Consegna ->
Riscrivi testualmente l'intero elenco seguente, escludendo le immagini dalla risposta.

Dati dell'esercizio ->

>>>

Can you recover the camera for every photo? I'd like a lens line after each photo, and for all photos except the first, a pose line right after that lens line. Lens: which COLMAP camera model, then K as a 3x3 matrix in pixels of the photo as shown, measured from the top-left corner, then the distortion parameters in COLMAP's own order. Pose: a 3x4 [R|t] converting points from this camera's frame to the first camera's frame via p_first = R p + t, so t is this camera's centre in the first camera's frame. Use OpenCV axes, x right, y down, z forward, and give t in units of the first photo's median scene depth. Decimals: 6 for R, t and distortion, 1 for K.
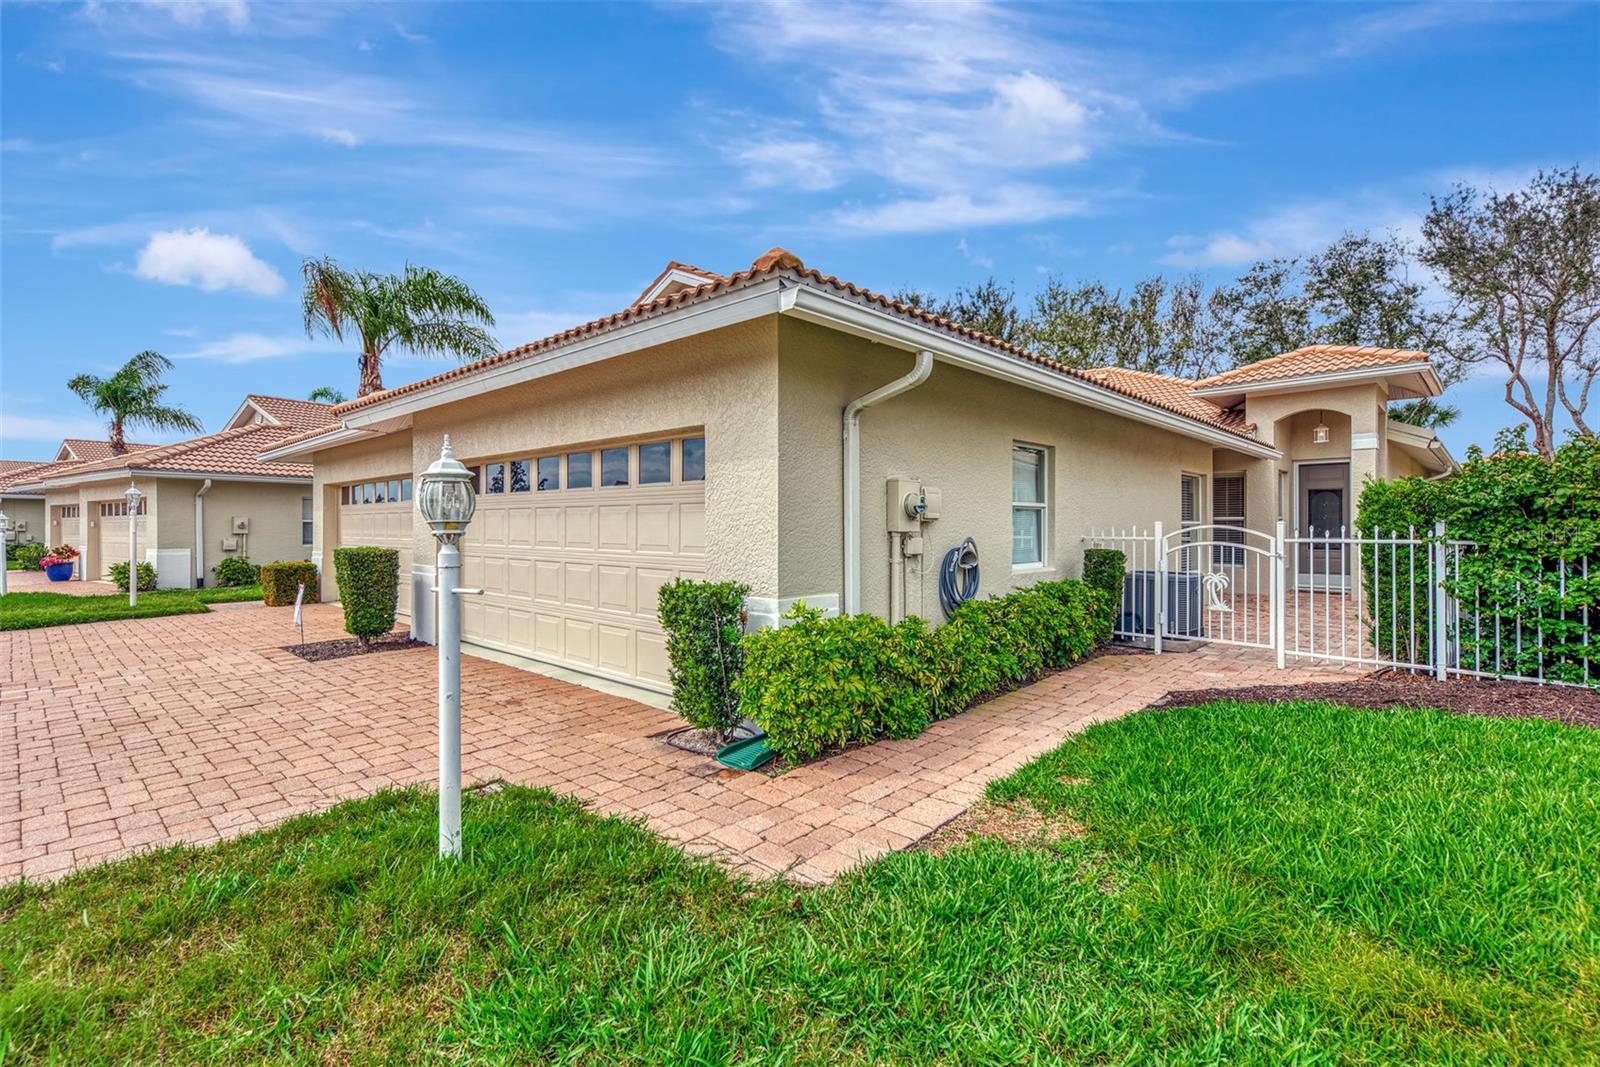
lens RADIAL K [[744.3, 0, 793.6], [0, 744.3, 533.9], [0, 0, 1]] dist [0.017665, -0.000044]
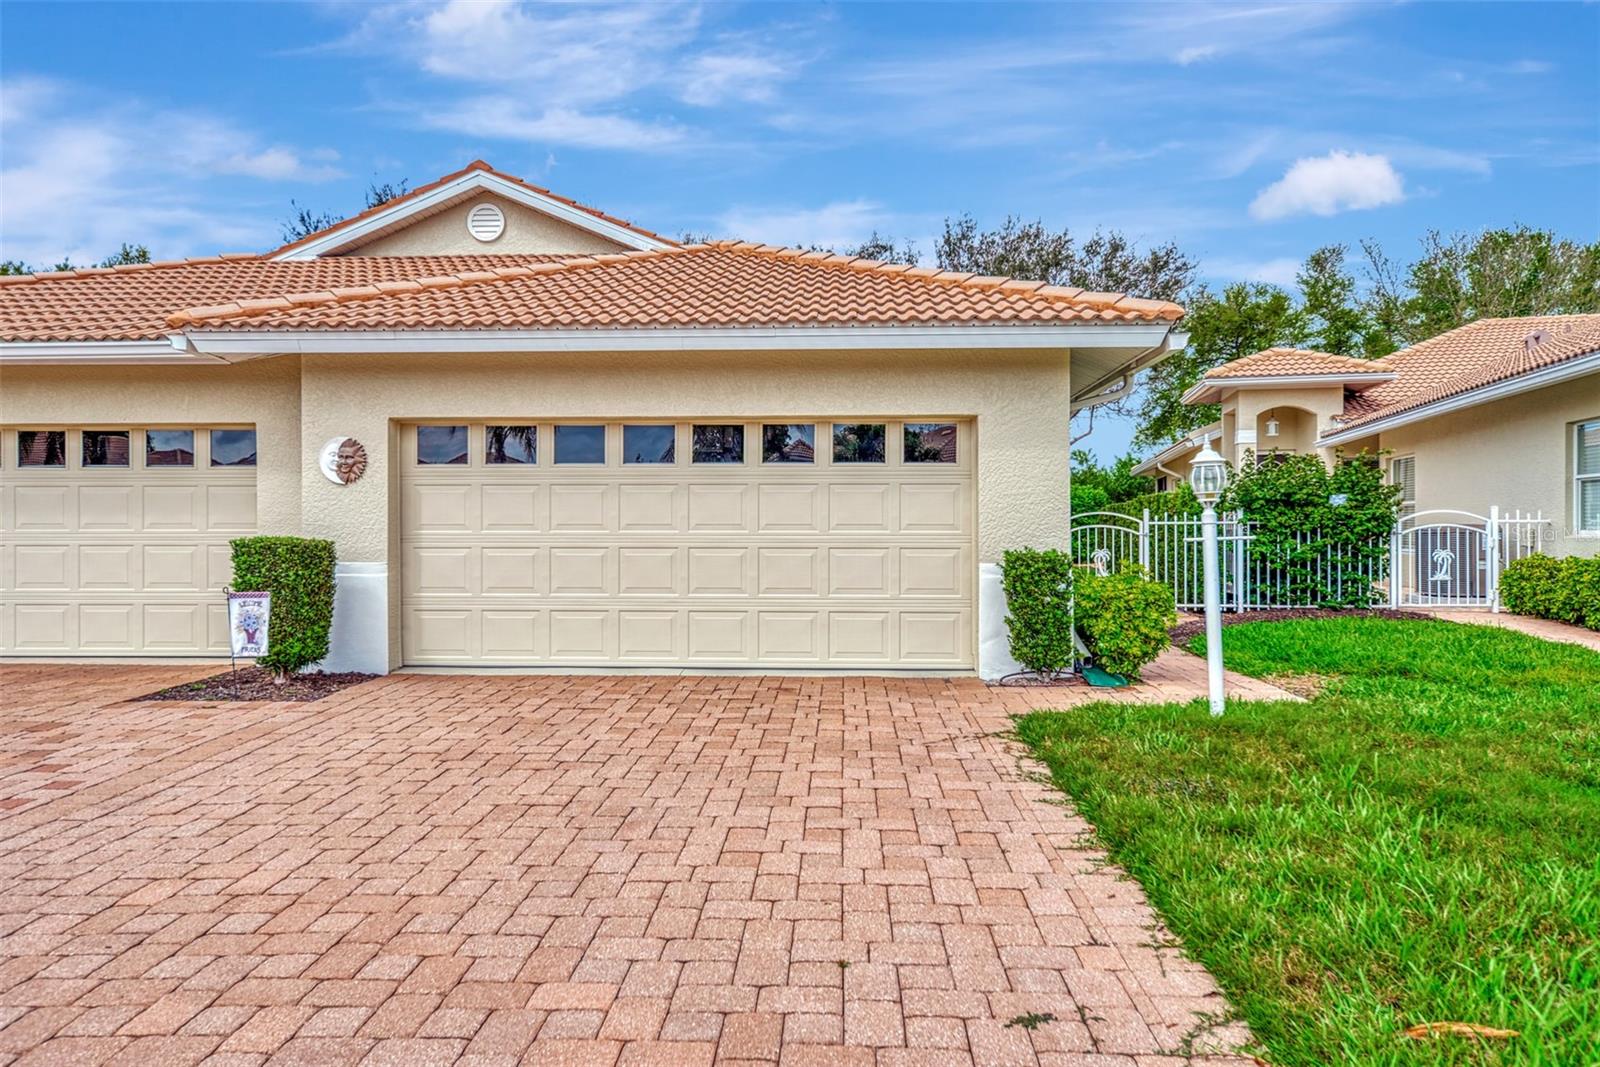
lens RADIAL K [[1057.6, 0, 804.3], [0, 1057.6, 528.5], [0, 0, 1]] dist [0.025535, 0.000295]
pose [[0.758101, -0.004643, 0.652121, -1.029232], [0.010069, 0.999939, -0.004586, 0.023164], [-0.652060, 0.010043, 0.758101, -0.034266]]
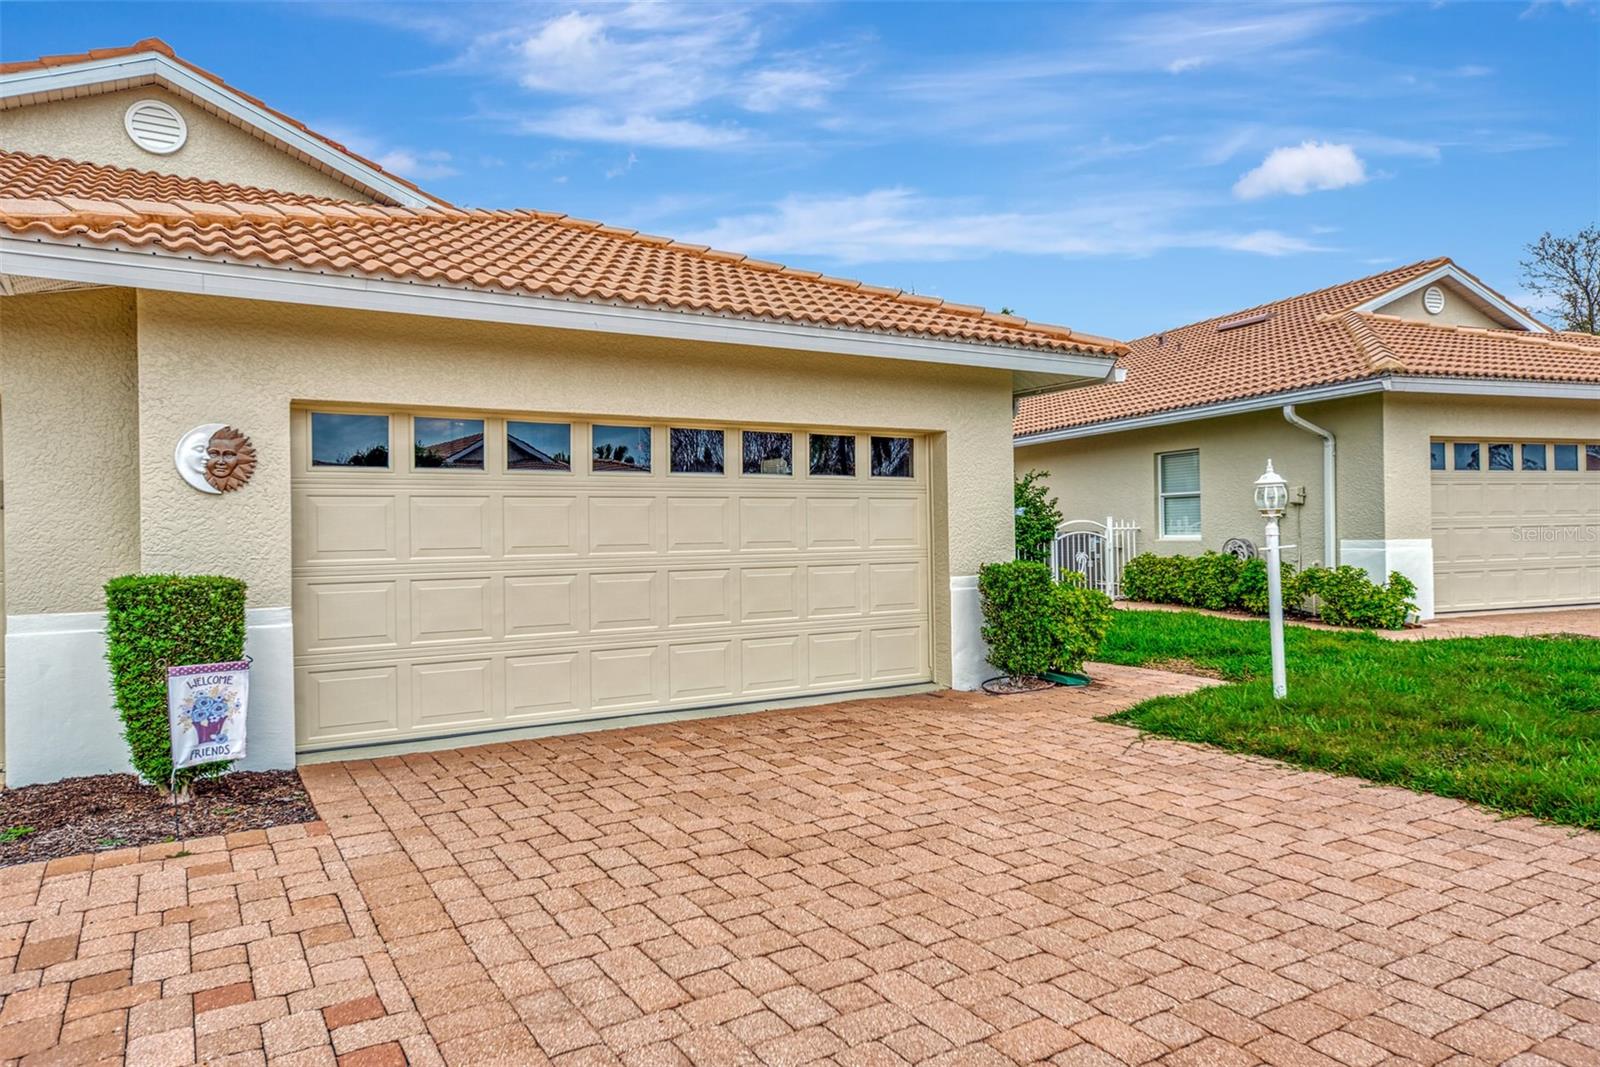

<<<

Risultato ->
Can you recover the camera for every photo? I'd like a lens line after each photo, and for all photos except the first, a pose line right after that lens line. Lens: which COLMAP camera model, then K as a 3x3 matrix in pixels of the photo as shown, measured from the top-left corner, then the distortion parameters in COLMAP's own order. Pose: a 3x4 [R|t] converting points from this camera's frame to the first camera's frame via p_first = R p + t, so t is this camera's centre in the first camera's frame. Use OpenCV axes, x right, y down, z forward, and give t in units of the first photo's median scene depth. Decimals: 6 for R, t and distortion, 1 for K.
lens RADIAL K [[744.3, 0, 793.6], [0, 744.3, 533.9], [0, 0, 1]] dist [0.017665, -0.000044]
lens RADIAL K [[1057.6, 0, 804.3], [0, 1057.6, 528.5], [0, 0, 1]] dist [0.025535, 0.000295]
pose [[0.758101, -0.004643, 0.652121, -1.029232], [0.010069, 0.999939, -0.004586, 0.023164], [-0.652060, 0.010043, 0.758101, -0.034266]]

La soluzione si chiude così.